Os Marabus e outros necrófagos
Tenho-me lembrado muito do Marabu, ultimamente. Foi ave que sempre me inspirou repugnância, desde que os romances de Salgari me deram a conhecer o necrófago que fazia os seus festins nas águas turvas do Ganges e do Bramaputra, retalhando os intestinos e arrancando os olhos dos cadáveres a que os ritos funerários locais faziam empreender jornada fluvial.
Mais tarde, vim a descobrir que, afinal, os marabus eram autóctones da América do Sul, sendo, pois, improvável que deambulassem pelos "Sunderbands" em reiterada profanação de defuntos. Concluí que os marabus da Índia de Salgari não o eram propriamente, havia erro de espécie mas não de género - e a designação, ou se devia a lapso de tradução, ou à construção remota do enredo pelo romancista, que se sabe que relatava realidades que lhe chegavam pela refracção da biblioteca pública mais próxima.

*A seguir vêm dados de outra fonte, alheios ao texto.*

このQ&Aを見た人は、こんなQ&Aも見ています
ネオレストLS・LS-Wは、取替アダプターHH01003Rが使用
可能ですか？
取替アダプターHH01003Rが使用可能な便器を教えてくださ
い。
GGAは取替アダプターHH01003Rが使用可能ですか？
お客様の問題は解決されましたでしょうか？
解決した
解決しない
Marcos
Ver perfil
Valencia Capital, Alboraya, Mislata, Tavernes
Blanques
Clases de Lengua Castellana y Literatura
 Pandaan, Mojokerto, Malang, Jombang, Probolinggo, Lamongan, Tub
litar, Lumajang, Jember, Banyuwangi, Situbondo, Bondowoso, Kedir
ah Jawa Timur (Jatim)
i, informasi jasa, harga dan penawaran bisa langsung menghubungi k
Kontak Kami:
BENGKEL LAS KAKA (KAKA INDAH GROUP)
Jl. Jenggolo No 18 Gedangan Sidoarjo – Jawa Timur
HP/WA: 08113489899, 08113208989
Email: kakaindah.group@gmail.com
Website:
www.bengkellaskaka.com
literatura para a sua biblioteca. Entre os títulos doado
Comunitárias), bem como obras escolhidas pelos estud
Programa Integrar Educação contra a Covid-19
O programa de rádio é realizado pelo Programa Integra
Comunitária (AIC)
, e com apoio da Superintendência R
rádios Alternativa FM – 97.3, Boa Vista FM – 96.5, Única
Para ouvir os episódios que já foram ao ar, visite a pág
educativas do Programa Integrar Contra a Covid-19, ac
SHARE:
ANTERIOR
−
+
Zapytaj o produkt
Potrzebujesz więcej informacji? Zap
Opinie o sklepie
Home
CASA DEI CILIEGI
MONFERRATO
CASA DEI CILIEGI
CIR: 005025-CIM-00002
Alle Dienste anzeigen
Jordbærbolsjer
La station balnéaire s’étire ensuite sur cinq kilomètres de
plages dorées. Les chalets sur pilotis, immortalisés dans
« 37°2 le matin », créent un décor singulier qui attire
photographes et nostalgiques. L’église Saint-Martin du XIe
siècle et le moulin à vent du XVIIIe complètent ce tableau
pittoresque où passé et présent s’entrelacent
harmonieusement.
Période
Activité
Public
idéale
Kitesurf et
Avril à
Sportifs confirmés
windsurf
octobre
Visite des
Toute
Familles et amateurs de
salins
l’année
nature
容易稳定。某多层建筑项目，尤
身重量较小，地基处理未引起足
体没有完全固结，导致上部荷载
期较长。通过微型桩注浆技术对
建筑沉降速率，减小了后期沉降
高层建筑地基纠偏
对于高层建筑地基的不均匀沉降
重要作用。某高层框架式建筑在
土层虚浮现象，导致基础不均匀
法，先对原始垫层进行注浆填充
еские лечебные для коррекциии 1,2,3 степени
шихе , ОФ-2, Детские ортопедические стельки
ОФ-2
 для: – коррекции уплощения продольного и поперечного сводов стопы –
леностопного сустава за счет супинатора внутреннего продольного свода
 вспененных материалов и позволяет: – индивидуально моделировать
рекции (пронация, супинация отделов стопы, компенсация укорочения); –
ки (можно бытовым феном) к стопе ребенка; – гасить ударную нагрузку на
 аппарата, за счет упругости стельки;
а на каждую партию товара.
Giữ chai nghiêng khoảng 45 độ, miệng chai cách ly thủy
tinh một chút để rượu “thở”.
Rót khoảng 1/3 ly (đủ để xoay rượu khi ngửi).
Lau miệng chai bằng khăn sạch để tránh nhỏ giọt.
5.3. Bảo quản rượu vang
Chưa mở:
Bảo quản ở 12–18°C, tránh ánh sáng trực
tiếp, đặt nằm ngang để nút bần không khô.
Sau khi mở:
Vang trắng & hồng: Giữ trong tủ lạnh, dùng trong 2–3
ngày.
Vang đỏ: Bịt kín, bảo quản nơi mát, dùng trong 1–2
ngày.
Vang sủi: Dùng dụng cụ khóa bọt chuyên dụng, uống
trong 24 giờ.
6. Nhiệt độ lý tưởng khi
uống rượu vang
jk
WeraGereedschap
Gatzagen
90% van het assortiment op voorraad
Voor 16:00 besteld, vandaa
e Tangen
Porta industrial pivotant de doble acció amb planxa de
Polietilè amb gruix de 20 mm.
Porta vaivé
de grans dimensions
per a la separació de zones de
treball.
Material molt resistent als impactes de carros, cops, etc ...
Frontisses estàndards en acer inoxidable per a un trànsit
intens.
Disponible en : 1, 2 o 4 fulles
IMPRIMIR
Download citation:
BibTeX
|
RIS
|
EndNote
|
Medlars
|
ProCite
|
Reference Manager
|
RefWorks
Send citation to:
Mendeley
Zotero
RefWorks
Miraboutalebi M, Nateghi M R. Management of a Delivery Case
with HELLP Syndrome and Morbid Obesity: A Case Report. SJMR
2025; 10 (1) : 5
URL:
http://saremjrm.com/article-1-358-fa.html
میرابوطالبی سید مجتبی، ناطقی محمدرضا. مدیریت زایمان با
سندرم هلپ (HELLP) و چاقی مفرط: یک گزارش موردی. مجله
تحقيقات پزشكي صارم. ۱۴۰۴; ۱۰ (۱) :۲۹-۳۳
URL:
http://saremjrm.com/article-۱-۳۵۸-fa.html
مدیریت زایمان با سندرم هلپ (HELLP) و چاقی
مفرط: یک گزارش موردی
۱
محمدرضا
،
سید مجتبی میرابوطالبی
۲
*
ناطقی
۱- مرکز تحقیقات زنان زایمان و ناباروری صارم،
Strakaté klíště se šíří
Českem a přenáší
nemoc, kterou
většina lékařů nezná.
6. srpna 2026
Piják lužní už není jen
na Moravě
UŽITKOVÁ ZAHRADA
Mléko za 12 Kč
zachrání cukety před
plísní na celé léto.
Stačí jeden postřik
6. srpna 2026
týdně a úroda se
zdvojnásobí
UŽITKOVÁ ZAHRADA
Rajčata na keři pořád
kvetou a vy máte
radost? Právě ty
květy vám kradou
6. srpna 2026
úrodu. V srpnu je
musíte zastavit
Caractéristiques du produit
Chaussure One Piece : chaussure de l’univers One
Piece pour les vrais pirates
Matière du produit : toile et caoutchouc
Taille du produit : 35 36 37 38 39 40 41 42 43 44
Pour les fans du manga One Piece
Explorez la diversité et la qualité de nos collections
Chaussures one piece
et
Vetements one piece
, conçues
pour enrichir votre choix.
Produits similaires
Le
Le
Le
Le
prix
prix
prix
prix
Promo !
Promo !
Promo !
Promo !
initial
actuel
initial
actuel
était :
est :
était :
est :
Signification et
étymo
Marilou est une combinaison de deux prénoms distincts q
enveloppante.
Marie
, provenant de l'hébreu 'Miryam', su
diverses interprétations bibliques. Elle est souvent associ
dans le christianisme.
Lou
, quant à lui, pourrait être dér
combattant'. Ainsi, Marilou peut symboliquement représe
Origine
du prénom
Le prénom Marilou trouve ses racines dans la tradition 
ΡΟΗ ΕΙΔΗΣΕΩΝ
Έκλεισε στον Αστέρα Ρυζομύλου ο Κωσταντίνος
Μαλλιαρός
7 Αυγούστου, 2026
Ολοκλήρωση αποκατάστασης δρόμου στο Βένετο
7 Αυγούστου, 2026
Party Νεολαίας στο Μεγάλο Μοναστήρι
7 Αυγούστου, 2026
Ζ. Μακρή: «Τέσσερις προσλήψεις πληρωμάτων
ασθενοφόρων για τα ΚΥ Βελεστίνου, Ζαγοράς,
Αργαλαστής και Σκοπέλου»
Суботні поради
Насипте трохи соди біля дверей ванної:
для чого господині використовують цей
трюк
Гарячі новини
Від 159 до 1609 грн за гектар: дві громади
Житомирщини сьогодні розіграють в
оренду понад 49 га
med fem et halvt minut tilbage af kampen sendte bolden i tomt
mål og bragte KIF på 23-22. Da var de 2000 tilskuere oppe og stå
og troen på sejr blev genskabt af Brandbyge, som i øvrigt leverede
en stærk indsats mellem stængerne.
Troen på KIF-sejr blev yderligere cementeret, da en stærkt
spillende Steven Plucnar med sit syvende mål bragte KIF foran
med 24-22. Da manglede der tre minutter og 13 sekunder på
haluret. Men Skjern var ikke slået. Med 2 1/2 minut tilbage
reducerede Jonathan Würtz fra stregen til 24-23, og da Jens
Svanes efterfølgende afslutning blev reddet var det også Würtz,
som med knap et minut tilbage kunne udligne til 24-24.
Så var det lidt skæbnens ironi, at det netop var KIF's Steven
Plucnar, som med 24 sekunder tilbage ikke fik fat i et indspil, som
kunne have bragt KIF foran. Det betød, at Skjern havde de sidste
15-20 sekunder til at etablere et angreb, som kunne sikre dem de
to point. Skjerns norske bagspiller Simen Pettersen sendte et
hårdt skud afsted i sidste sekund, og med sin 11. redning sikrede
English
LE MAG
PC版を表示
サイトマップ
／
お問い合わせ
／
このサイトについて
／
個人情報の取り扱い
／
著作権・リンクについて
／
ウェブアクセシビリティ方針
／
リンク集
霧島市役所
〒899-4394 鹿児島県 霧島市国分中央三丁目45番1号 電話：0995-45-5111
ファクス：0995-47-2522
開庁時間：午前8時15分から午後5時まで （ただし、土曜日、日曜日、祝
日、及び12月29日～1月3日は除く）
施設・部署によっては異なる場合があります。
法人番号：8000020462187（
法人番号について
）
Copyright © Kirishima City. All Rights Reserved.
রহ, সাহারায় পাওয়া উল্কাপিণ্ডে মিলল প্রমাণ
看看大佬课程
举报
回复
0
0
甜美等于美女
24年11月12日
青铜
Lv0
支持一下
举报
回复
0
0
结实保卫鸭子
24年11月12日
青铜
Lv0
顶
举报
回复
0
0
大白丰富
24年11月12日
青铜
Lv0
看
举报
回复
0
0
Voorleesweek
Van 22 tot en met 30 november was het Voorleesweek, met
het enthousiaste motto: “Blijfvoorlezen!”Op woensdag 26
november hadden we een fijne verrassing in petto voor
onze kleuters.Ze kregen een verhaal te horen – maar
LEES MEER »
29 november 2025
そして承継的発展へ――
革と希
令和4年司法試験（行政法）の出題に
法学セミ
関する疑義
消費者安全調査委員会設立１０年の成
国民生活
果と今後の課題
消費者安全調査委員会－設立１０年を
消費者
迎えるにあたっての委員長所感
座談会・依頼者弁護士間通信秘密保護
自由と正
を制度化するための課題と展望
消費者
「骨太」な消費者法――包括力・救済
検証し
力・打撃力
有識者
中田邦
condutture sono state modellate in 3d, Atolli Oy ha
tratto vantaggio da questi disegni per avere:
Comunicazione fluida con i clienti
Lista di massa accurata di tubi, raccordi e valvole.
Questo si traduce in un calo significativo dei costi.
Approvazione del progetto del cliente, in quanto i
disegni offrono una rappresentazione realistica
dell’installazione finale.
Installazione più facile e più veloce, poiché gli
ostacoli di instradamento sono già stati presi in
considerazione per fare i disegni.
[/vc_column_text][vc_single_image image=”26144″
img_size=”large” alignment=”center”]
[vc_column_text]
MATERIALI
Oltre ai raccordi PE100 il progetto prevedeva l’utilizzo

Pouco importa. É certo que existiam necrófagos que populavam as imediações dos rios sagrados da península indostânica. É até mais do que provável que desempenhassem uma missão útil, apropriando-se das reminiscências para as quais a natureza não teria destino imediato, senão o da multiplicação de miasmas sombrios e de pestes tenebrosas.A repugnância, essa, persiste, ante a reconstituição mental do retalhar de formas antropomórficas, consubstanciaiais à imagem que vamos tendo da dignidade humana, por uma ave de bico longo, plumagem soturna e crânio pelado. No fundo, no fundo, sabemos que o mundo está pleno de criaturas rapaces, que se nutrem dos despojos da desgraça alheia, e que vão agoirando infaustos acontecimentos.
No último sábado, enquanto almoçava, vi uma jornalista RTP referir-se ao previsível passamento do Papa como " a iminência de um grande acontecimento". Imaginei-a repentinamente de pescoço esfolado, calva mediada por um bico imenso, e farta plumagem negra. Imaginei-a grasnando o som dos endemonhados, apontando ao alto o bico ensanguentado com que retalhara a carniça. Jornalistas de merda, comentários de merda.